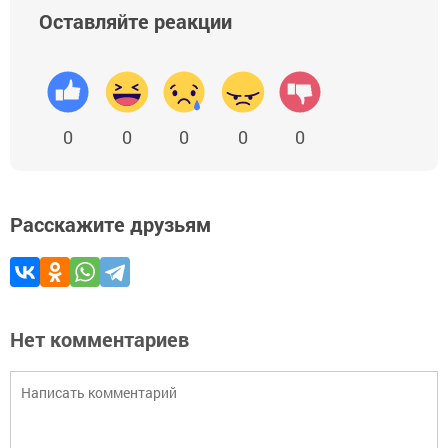
Оставляйте реакции
0
0
0
0
0
Расскажите друзьям
Нет комментариев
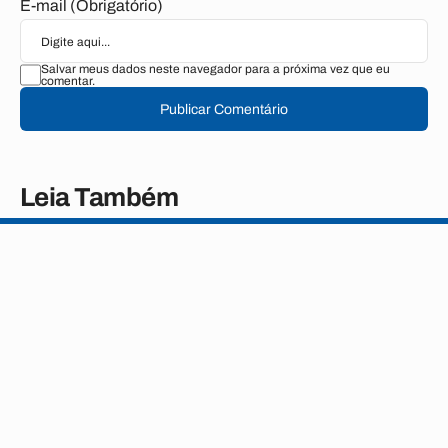
E-mail (Obrigatório)
Salvar meus dados neste navegador para a próxima vez que eu
comentar.
Publicar Comentário
Leia Também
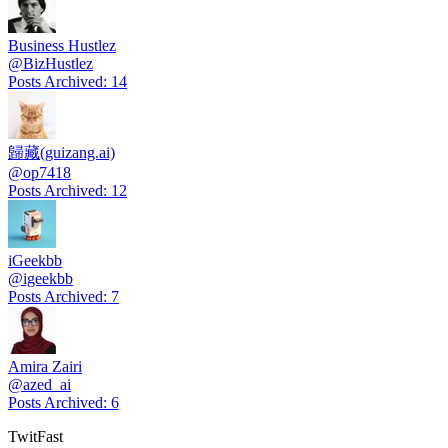
Business Hustlez
@
BizHustlez
Posts Archived
:
14
歸藏(guizang.ai)
@
op7418
Posts Archived
:
12
iGeekbb
@
igeekbb
Posts Archived
:
7
Amira Zairi
@
azed_ai
Posts Archived
:
6
TwitFast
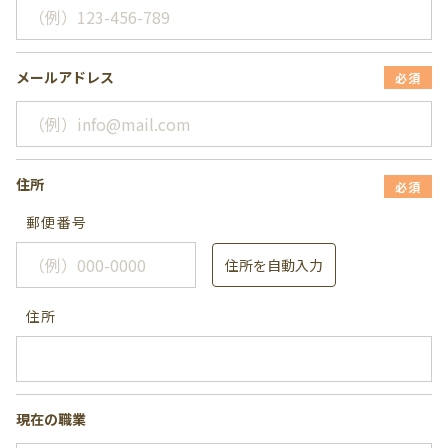
メールアドレス
必須
住所
必須
郵便番号
住所を自動入力
住所
現在の職業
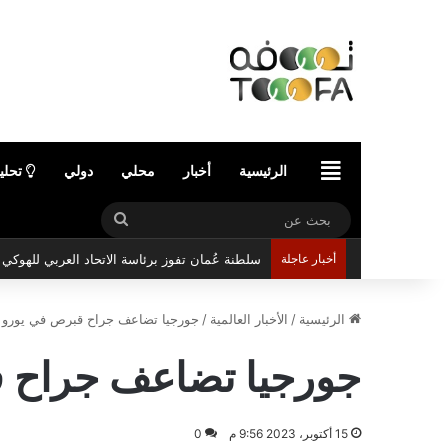
الرئيسية
الرئيسية
أخبار
محلي
دولي
تحلي
بحث
عن
أخبار عاجلة
سلطنة عُمان تفوز برئاسة الاتحاد العربي للهوك
الرئيسية
/
الأخبار العالمية
/
جورجيا تضاعف جراح قبرص في يورو 2024
جورجيا تضاعف جراح قبر
15 أكتوبر، 2023 9:56 م
0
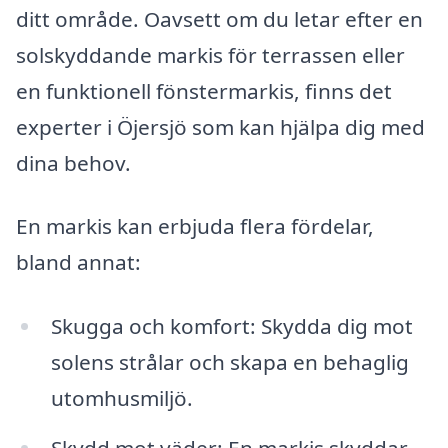
ditt område. Oavsett om du letar efter en
solskyddande markis för terrassen eller
en funktionell fönstermarkis, finns det
experter i Öjersjö som kan hjälpa dig med
dina behov.
En markis kan erbjuda flera fördelar,
bland annat:
Skugga och komfort: Skydda dig mot
solens strålar och skapa en behaglig
utomhusmiljö.
Skydd mot väder: En markis skyddar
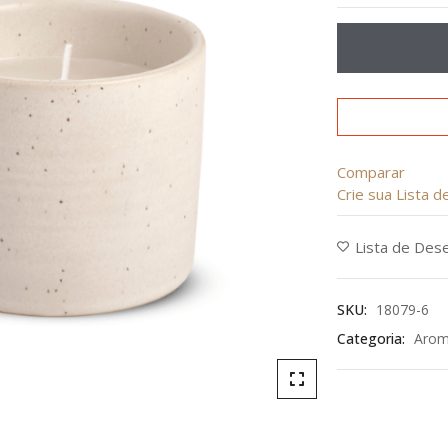
de
5
Comparar
Crie sua Lista 
Lista de Des
SKU:
18079-6
Categoria:
Arom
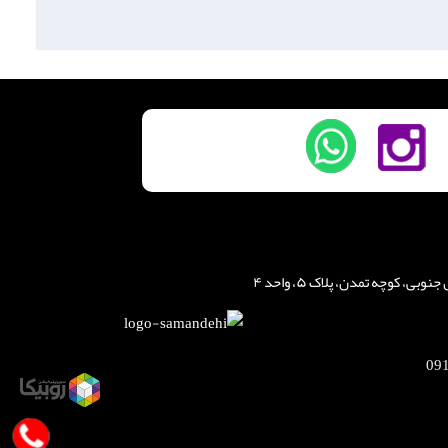
، کوچه تمدن، پلاک ۵، واحد ۴
09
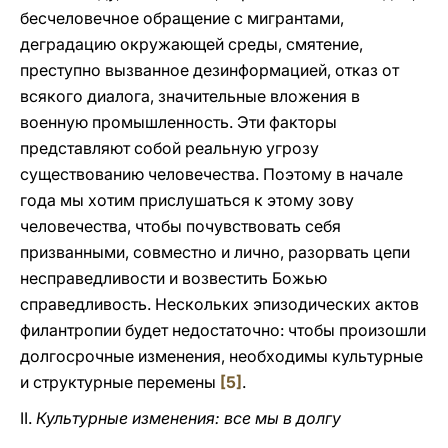
бесчеловечное обращение с мигрантами,
деградацию окружающей среды, смятение,
преступно вызванное дезинформацией, отказ от
всякого диалога, значительные вложения в
военную промышленность. Эти факторы
представляют собой реальную угрозу
существованию человечества. Поэтому в начале
года мы хотим прислушаться к этому зову
человечества, чтобы почувствовать себя
призванными, совместно и лично, разорвать цепи
несправедливости и возвестить Божью
справедливость. Нескольких эпизодических актов
филантропии будет недостаточно: чтобы произошли
долгосрочные изменения, необходимы культурные
и структурные перемены
[5]
.
II.
Культурные изменения: все мы в долгу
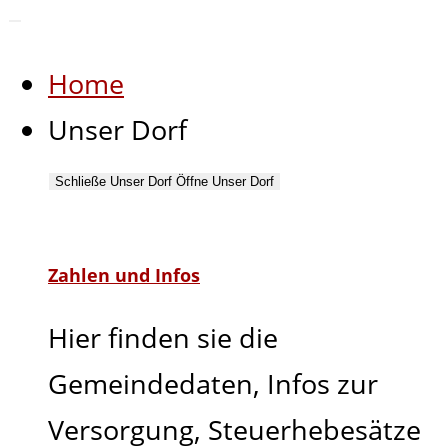
Home
Unser Dorf
Schließe Unser Dorf
Öffne Unser Dorf
Zahlen und Infos
Hier finden sie die
Gemeindedaten, Infos zur
Versorgung, Steuerhebesätze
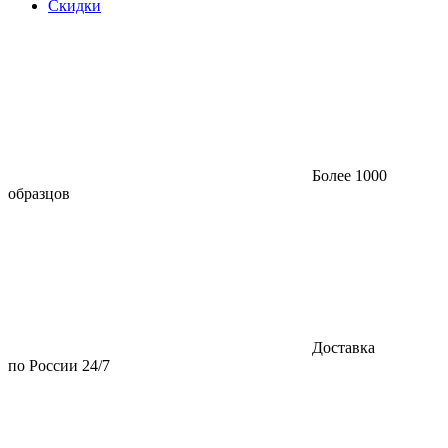
Скидки
Более 1000
образцов
Доставка
по России 24/7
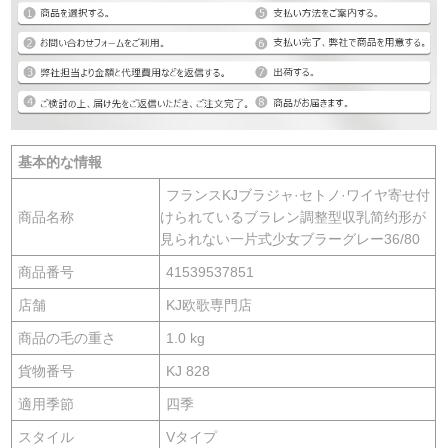
基本的な情報
フランスKJブラジャ·セトノ·ワイヤ寄せ付
商品名称
けられているブラレン調整型収乳简约形が
見られない一片式少女ブラーグレー36/80
商品番号
41539537851
店舗
KJ欧歌専門店
商品の毛の重さ
1.0 kg
貨物番号
KJ 828
適用季節
四季
スタイル
Vタイプ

What the exercise asks:
Please list every line of the records that contains the string "Unser". Case counts.

Your response:
Unser Dorf
Schließe Unser Dorf
Öffne Unser Dorf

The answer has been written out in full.